The passengers were Jack Ryan of Evanston, Ill., a motor boat salesman; A. Rush Watkins, Chicago dog-food manufacturer; W. E. , Ogilvie, public relations man for stockyard interests, and Michael Lunder of Boston, and Herbert Shapiro of Dover, N. H., business men returning from a shoe manufacturers' convention in Chicago.

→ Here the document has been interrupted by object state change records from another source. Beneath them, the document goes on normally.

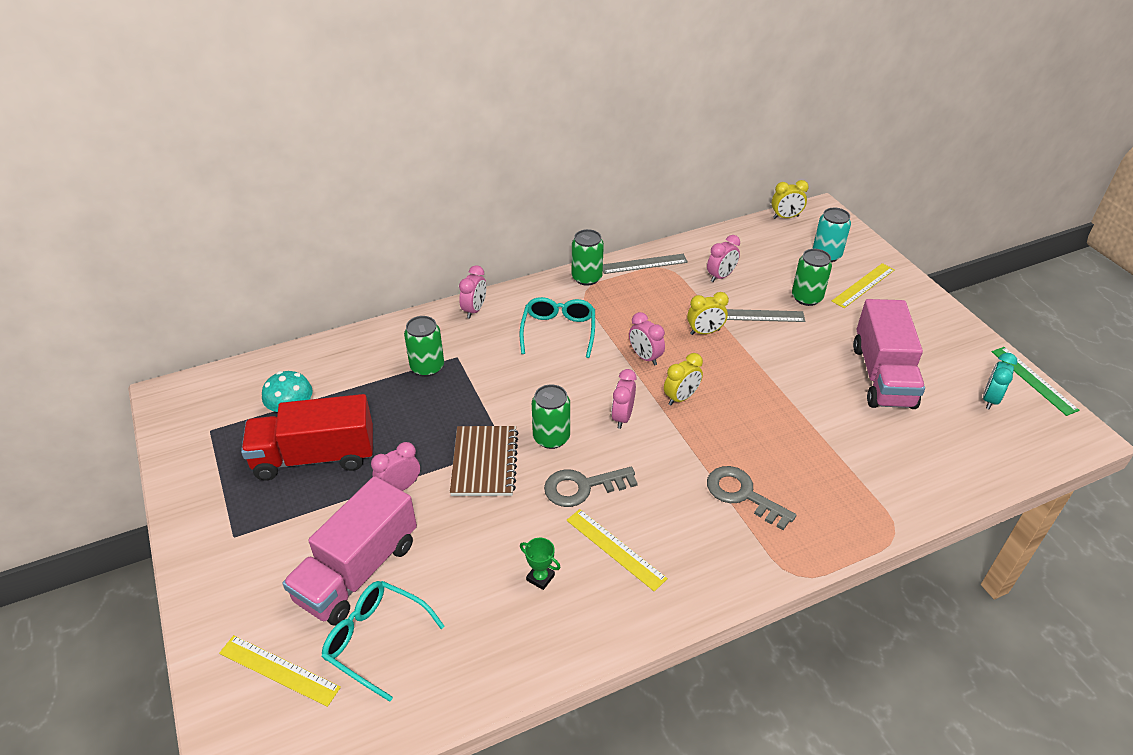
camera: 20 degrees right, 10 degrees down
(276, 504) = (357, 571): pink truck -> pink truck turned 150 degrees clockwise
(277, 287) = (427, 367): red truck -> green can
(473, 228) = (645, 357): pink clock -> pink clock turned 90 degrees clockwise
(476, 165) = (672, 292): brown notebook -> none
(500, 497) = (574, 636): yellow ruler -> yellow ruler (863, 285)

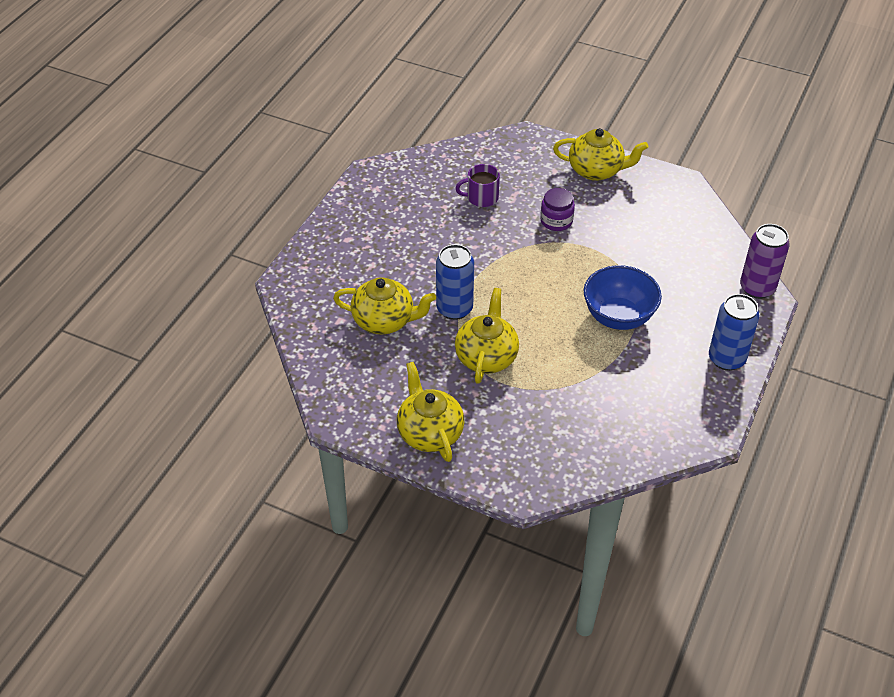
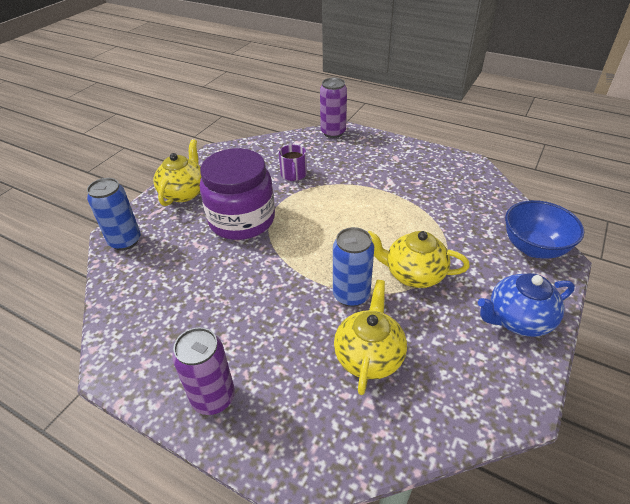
camera: 85 degrees left, 5 degrees down
(345, 231) = (213, 397): none -> purple can
(429, 433) = (518, 319): yellow teapot -> blue teapot
(481, 197) = (194, 268): purple mug -> purple mug (293, 174)
(556, 221) = (242, 220): purple jar -> purple jar, size x2.22
(618, 317) = (361, 194): blue bowl -> blue bowl (534, 248)
(726, 359) = (401, 150): blue can -> blue can (125, 241)

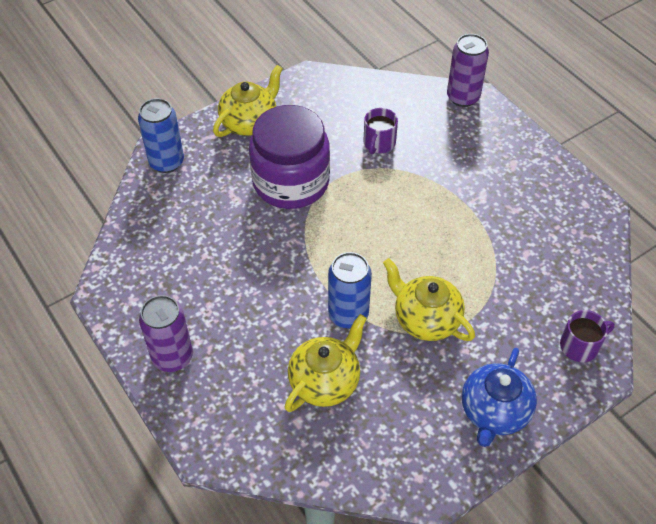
camera: 25 degrees right, 10 degrees up
(518, 319) = (494, 412): blue teapot -> blue teapot turned 75 degrees counterclockwise
(534, 248) = (580, 346): blue bowl -> purple mug

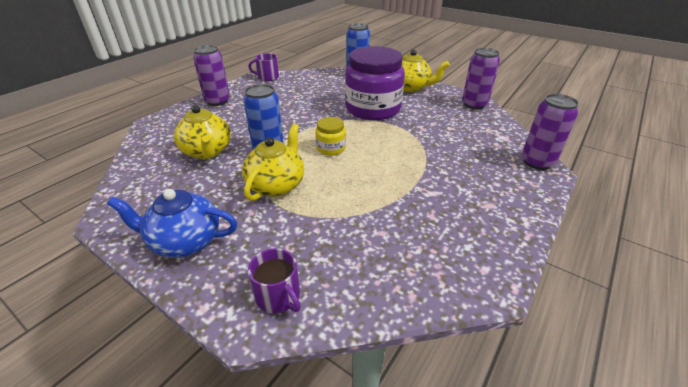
camera: 70 degrees right, 15 degrees down
(325, 381) = (207, 152): yellow teapot -> yellow teapot turned 45 degrees clockwise
(328, 85) = (474, 104): none -> purple can
(370, 252) = (331, 148): none -> yellow jar
(379, 143) = (440, 133): purple mug -> purple mug (268, 77)

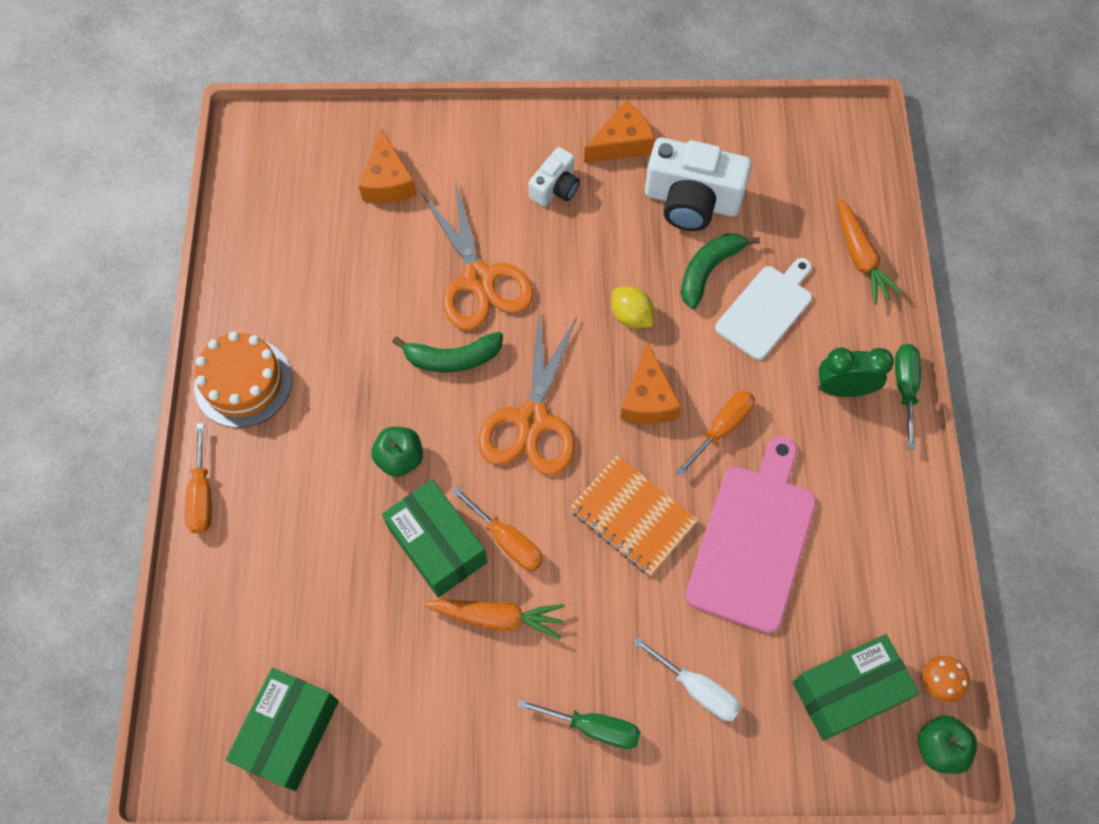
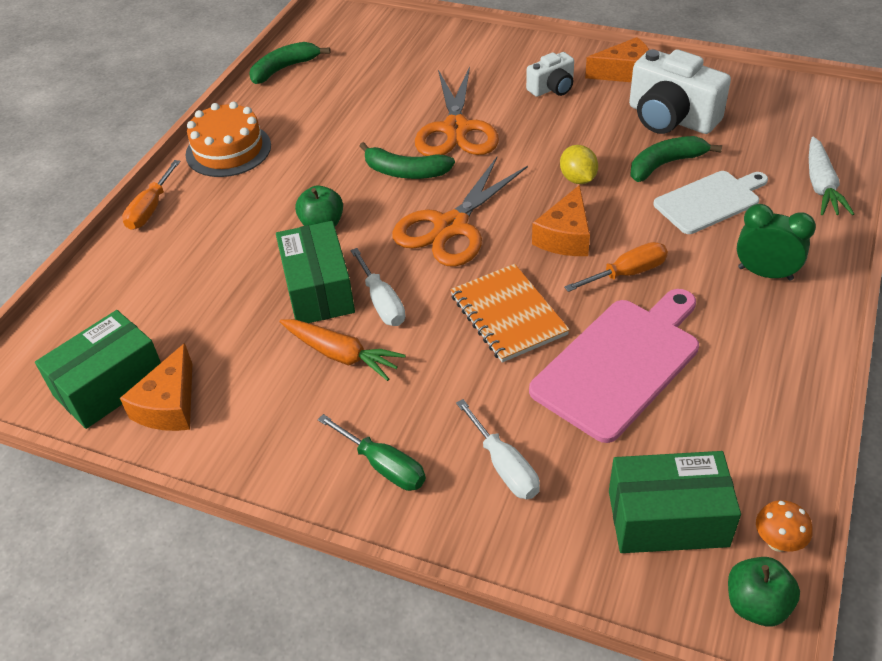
camera: 25 degrees right, 20 degrees down
(242, 236) = (284, 69): none -> green banana
(388, 181) = (416, 59): orange cheese -> orange cheese (169, 405)
(507, 540) = (382, 302): orange screwdriver -> white screwdriver
(860, 257) = (821, 185): orange carrot -> white carrot
(905, 388) = (832, 288): green screwdriver -> none

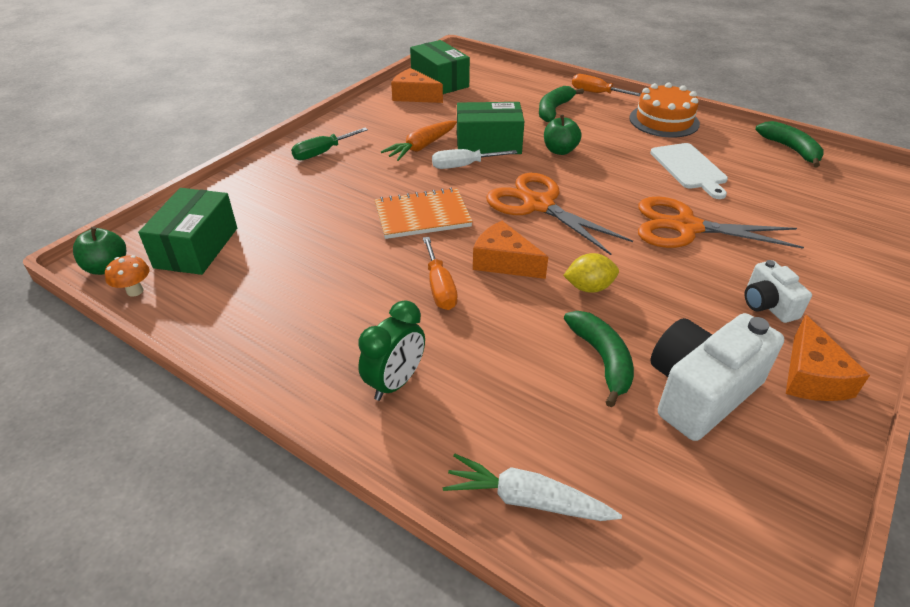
camera: 100 degrees right, 5 degrees down
(405, 172) = (620, 192): green banana -> green banana (554, 110)
(504, 466) = (289, 192): white screwdriver -> none
(620, 364) = (340, 259): pink cutting board -> none
(710, 201) = (526, 377): white cutting board -> white cutting board (689, 168)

  After cruising about twenty-five minutes, Rousch discovered a hole in the fog, got a glimpse of the ground and quickly shot down. As the wheels of the ship were about to touch the ground, however, the pilot saw that he had come down at the end of the field, with no space for coasting.  Rousch jerked at his controls and the huge plane swooped over the wire fences on either side of the State highway, Route 25, and another fence around a parking lot. Contact with the fences here would have meant almost certain disaster.  Soon Pilot Rousch slanted his plane for another try and eased it as best he could into the marshes, about a mile south of the field, in the direction of Elizabeth. He immediately set out on foot for the airport, while his co-pilot, Stan Gerding, got into radio communication with Theodore. A. Schmidt, night manager of the airline at the field, and notified him that one was safe.  It took the pilot an hour to reach the field. The fifty men who manned rescue apparatus then headed for the plane, with Rousch leading. By 7 A. M. every one was back at the airport.  When the passengers had partaken of coffee and other stimulants, they praised highly the conduct of Pilot Rousch and his assistant, and particularly Miss Lally. 

Airline officials said the plane would have to be dismantled sledded out of the marsh.